EXERCISE>
Reproduce exactly the lines from the top of the records below through the line holding "Ten Sleep Branch Library Awarded IMLS Service".
________
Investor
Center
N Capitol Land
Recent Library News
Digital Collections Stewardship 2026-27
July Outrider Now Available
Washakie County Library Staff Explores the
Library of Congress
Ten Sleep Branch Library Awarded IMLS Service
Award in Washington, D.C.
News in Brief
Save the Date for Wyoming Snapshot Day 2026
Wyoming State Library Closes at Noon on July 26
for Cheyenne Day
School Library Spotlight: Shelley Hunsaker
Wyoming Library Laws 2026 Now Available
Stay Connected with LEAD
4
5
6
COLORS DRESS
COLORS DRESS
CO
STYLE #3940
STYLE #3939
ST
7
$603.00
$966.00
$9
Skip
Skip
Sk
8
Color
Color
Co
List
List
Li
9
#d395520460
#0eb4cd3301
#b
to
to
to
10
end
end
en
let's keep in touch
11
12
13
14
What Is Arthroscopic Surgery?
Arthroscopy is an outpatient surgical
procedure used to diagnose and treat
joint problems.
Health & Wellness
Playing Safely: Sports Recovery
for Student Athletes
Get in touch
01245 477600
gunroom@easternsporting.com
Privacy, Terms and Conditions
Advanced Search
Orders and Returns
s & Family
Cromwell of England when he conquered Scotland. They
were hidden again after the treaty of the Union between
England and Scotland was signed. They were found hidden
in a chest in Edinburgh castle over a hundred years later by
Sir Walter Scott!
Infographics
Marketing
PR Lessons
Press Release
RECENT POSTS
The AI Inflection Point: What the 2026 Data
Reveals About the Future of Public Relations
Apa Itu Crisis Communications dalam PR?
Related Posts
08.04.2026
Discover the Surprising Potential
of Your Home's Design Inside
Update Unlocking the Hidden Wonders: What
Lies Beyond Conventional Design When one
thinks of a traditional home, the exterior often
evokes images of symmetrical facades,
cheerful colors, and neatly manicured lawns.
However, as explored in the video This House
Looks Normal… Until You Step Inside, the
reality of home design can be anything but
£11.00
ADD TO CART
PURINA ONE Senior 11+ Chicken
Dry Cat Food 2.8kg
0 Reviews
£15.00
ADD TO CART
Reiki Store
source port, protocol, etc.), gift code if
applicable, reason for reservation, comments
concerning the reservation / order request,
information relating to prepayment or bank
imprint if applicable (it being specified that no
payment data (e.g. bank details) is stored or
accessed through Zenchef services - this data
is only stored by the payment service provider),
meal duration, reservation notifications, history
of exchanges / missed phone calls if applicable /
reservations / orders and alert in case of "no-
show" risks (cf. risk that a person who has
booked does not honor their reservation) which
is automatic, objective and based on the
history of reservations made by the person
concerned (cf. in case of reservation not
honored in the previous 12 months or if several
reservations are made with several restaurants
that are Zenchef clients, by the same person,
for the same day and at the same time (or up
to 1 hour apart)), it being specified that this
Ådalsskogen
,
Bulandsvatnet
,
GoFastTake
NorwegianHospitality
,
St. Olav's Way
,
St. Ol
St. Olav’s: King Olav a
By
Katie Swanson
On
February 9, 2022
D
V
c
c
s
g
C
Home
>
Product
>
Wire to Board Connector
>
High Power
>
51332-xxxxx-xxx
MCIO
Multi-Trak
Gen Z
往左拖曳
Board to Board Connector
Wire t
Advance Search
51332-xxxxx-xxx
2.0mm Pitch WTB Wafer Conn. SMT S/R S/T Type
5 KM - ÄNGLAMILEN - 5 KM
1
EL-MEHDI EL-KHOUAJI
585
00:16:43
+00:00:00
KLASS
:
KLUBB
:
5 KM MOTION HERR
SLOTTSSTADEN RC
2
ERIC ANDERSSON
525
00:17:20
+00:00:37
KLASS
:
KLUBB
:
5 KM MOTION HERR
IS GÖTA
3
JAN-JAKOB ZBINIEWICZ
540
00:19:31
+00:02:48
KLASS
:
________
TASK ANSWER>
Investor
Center
N Capitol Land
Recent Library News
Digital Collections Stewardship 2026-27
July Outrider Now Available
Washakie County Library Staff Explores the
Library of Congress
Ten Sleep Branch Library Awarded IMLS Service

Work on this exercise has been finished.